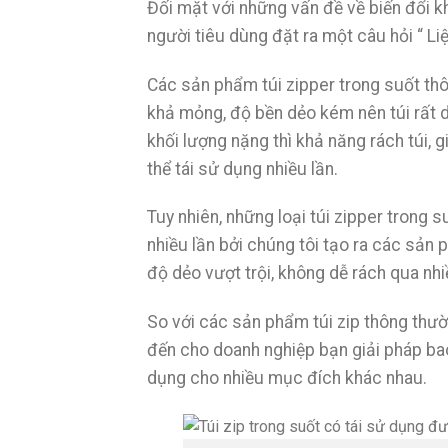
Đối mặt với những vấn đề về biến đổi khí
người tiêu dùng đặt ra một câu hỏi “ L
Các sản phẩm túi zipper trong suốt thô
khả mỏng, độ bền dẻo kém nên túi rất d
khối lượng nặng thì khả năng rách túi, g
thể tái sử dụng nhiều lần.
Tuy nhiên, những loại túi zipper trong 
nhiều lần bởi chúng tôi tạo ra các sản 
độ dẻo vượt trội, không dễ rách qua nh
So với các sản phẩm túi zip thông thườn
đến cho doanh nghiệp bạn giải pháp bao 
dụng cho nhiều mục đích khác nhau.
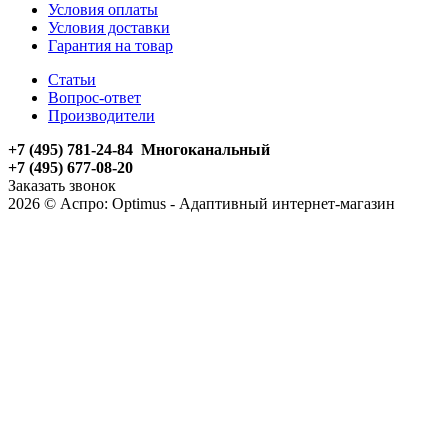
Условия оплаты
Условия доставки
Гарантия на товар
Статьи
Вопрос-ответ
Производители
+7 (495) 781-24-84 Многоканальный
+7 (495) 677-08-20
Заказать звонок
2026 © Аспро: Optimus - Адаптивный интернет-магазин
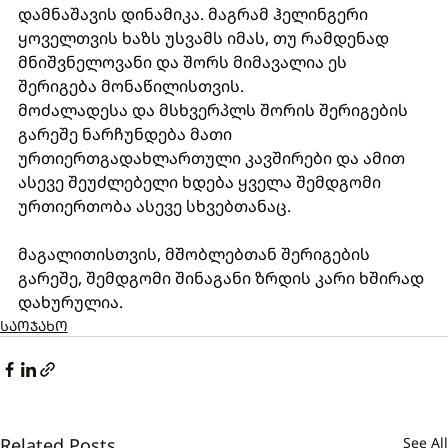
დამნაშავის დინამიკა. მაგრამ ჰელინგერი 
ყოველთვის ხაზს უსვამს იმას, თუ რამდენად 
მნიშვნელოვანი და შორს მიმავალია ეს 
შერიგება მონაწილისთვის.  
მოძალადესა და მსხვერპლს შორის შერიგების 
გარეშე ნარჩუნდება მათი 
ურთიერთგადახლართული კავშირები და ამით 
ასევე შეუძლებელი ხდება ყველა შემდგომი 
ურთიერთობა ასევე სხვებთანაც.  
მაგალითისთვის, მშობლებთან შერიგების 
გარეშე, შემდგომი შინაგანი ზრდის კარი ხშირად 
დახურულია. 
ᲡᲐᲝᲯᲐᲮᲝ
Related Posts
See Al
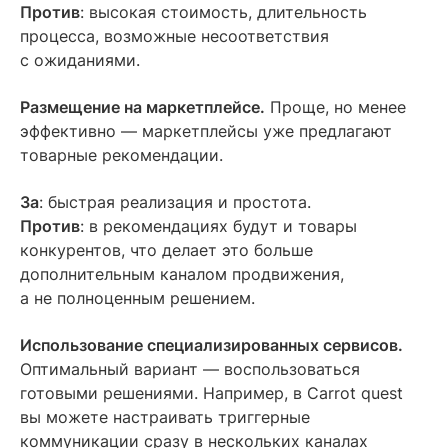
Против
: высокая стоимость, длительность
процесса, возможные несоответствия
с ожиданиями.
Размещение на маркетплейсе.
Проще, но менее
эффективно — маркетплейсы уже предлагают
товарные рекомендации.
За
: быстрая реализация и простота.
Против
: в рекомендациях будут и товары
конкурентов, что делает это больше
дополнительным каналом продвижения,
а не полноценным решением.
Использование специализированных сервисов.
Оптимальный вариант — воспользоваться
готовыми решениями. Например, в Carrot quest
вы можете настраивать триггерные
коммуникации сразу в нескольких каналах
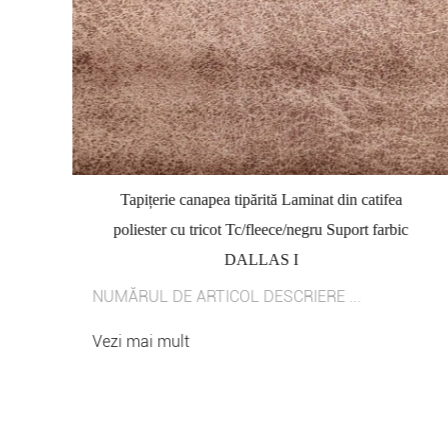
Tapițerie canapea tipărită Laminat din catifea
poliester cu tricot Tc/fleece/negru Suport farbic
DALLAS I
NUMĂRUL DE ARTICOL DESCRIERE ...
Vezi mai mult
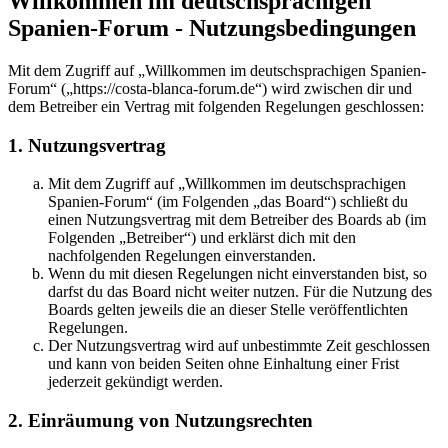
Willkommen im deutschsprachigen
Spanien-Forum - Nutzungsbedingungen
Mit dem Zugriff auf „Willkommen im deutschsprachigen Spanien-
Forum“ („https://costa-blanca-forum.de“) wird zwischen dir und
dem Betreiber ein Vertrag mit folgenden Regelungen geschlossen:
1. Nutzungsvertrag
Mit dem Zugriff auf „Willkommen im deutschsprachigen
Spanien-Forum“ (im Folgenden „das Board“) schließt du
einen Nutzungsvertrag mit dem Betreiber des Boards ab (im
Folgenden „Betreiber“) und erklärst dich mit den
nachfolgenden Regelungen einverstanden.
Wenn du mit diesen Regelungen nicht einverstanden bist, so
darfst du das Board nicht weiter nutzen. Für die Nutzung des
Boards gelten jeweils die an dieser Stelle veröffentlichten
Regelungen.
Der Nutzungsvertrag wird auf unbestimmte Zeit geschlossen
und kann von beiden Seiten ohne Einhaltung einer Frist
jederzeit gekündigt werden.
2. Einräumung von Nutzungsrechten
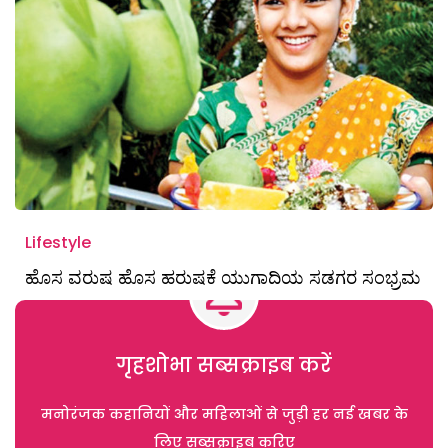
Lifestyle
ಹೊಸ ವರುಷ ಹೊಸ ಹರುಷಕೆ ಯುಗಾದಿಯ ಸಡಗರ ಸಂಭ್ರಮ
गृहशोभा सब्सक्राइब करें
मनोरंजक कहानियों और महिलाओं से जुड़ी हर नई खबर के
लिए सब्सक्राइब करिए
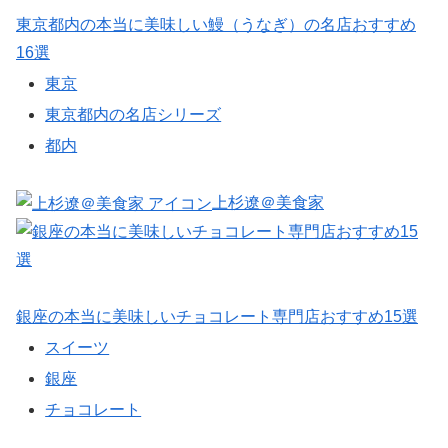
東京都内の本当に美味しい鰻（うなぎ）の名店おすすめ
16選
東京
東京都内の名店シリーズ
都内
上杉遼＠美食家
銀座の本当に美味しいチョコレート専門店おすすめ15選
スイーツ
銀座
チョコレート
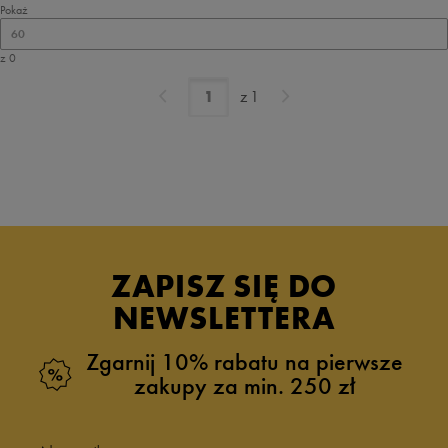
Pokaż
60
z 0
z
1
ZAPISZ SIĘ DO
NEWSLETTERA
Zgarnij 10% rabatu na pierwsze
zakupy za min. 250 zł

________________________________________

» **What to do**: Reproduce the text of every row above line for line, without the pictures.

» **Output of the task**:
Đối mặt với những vấn đề về biến đổi khí
người tiêu dùng đặt ra một câu hỏi “ L
Các sản phẩm túi zipper trong suốt thô
khả mỏng, độ bền dẻo kém nên túi rất d
khối lượng nặng thì khả năng rách túi, g
thể tái sử dụng nhiều lần.
Tuy nhiên, những loại túi zipper trong 
nhiều lần bởi chúng tôi tạo ra các sản 
độ dẻo vượt trội, không dễ rách qua nh
So với các sản phẩm túi zip thông thườn
đến cho doanh nghiệp bạn giải pháp bao 
dụng cho nhiều mục đích khác nhau.
Условия оплаты
Условия доставки
Гарантия на товар
Статьи
Вопрос-ответ
Производители
+7 (495) 781-24-84 Многоканальный
+7 (495) 677-08-20
Заказать звонок
2026 © Аспро: Optimus - Адаптивный интернет-магазин
დამნაშავის დინამიკა. მაგრამ ჰელინგერი 
ყოველთვის ხაზს უსვამს იმას, თუ რამდენად 
მნიშვნელოვანი და შორს მიმავალია ეს 
შერიგება მონაწილისთვის.  
მოძალადესა და მსხვერპლს შორის შერიგების 
გარეშე ნარჩუნდება მათი 
ურთიერთგადახლართული კავშირები და ამით 
ასევე შეუძლებელი ხდება ყველა შემდგომი 
ურთიერთობა ასევე სხვებთანაც.  
მაგალითისთვის, მშობლებთან შერიგების 
გარეშე, შემდგომი შინაგანი ზრდის კარი ხშირად 
დახურულია. 
ᲡᲐᲝᲯᲐᲮᲝ
Related Posts
See Al
Против
: высокая стоимость, длительность
процесса, возможные несоответствия
с ожиданиями.
Размещение на маркетплейсе.
Проще, но менее
эффективно — маркетплейсы уже предлагают
товарные рекомендации.
За
: быстрая реализация и простота.
Против
: в рекомендациях будут и товары
конкурентов, что делает это больше
дополнительным каналом продвижения,
а не полноценным решением.
Использование специализированных сервисов.
Оптимальный вариант — воспользоваться
готовыми решениями. Например, в Carrot quest
вы можете настраивать триггерные
коммуникации сразу в нескольких каналах
Tapițerie canapea tipărită Laminat din catifea
poliester cu tricot Tc/fleece/negru Suport farbic
DALLAS I
NUMĂRUL DE ARTICOL DESCRIERE ...
Vezi mai mult
Willkommen im deutschsprachigen
Spanien-Forum - Nutzungsbedingungen
Mit dem Zugriff auf „Willkommen im deutschsprachigen Spanien-
Forum“ („https://costa-blanca-forum.de“) wird zwischen dir und
dem Betreiber ein Vertrag mit folgenden Regelungen geschlossen:
1. Nutzungsvertrag
Mit dem Zugriff auf „Willkommen im deutschsprachigen
Spanien-Forum“ (im Folgenden „das Board“) schließt du
einen Nutzungsvertrag mit dem Betreiber des Boards ab (im
Folgenden „Betreiber“) und erklärst dich mit den
nachfolgenden Regelungen einverstanden.
Wenn du mit diesen Regelungen nicht einverstanden bist, so
darfst du das Board nicht weiter nutzen. Für die Nutzung des
Boards gelten jeweils die an dieser Stelle veröffentlichten
Regelungen.
Der Nutzungsvertrag wird auf unbestimmte Zeit geschlossen
und kann von beiden Seiten ohne Einhaltung einer Frist
jederzeit gekündigt werden.
2. Einräumung von Nutzungsrechten
Lifestyle
ಹೊಸ ವರುಷ ಹೊಸ ಹರುಷಕೆ ಯುಗಾದಿಯ ಸಡಗರ ಸಂಭ್ರಮ
गृहशोभा सब्सक्राइब करें
मनोरंजक कहानियों और महिलाओं से जुड़ी हर नई खबर के
लिए सब्सक्राइब करिए
東京都内の本当に美味しい鰻（うなぎ）の名店おすすめ
16選
東京
東京都内の名店シリーズ
都内
上杉遼＠美食家
銀座の本当に美味しいチョコレート専門店おすすめ15選
スイーツ
銀座
チョコレート
Pokaż
60
z 0
z
1
ZAPISZ SIĘ DO
NEWSLETTERA
Zgarnij 10% rabatu na pierwsze
zakupy za min. 250 zł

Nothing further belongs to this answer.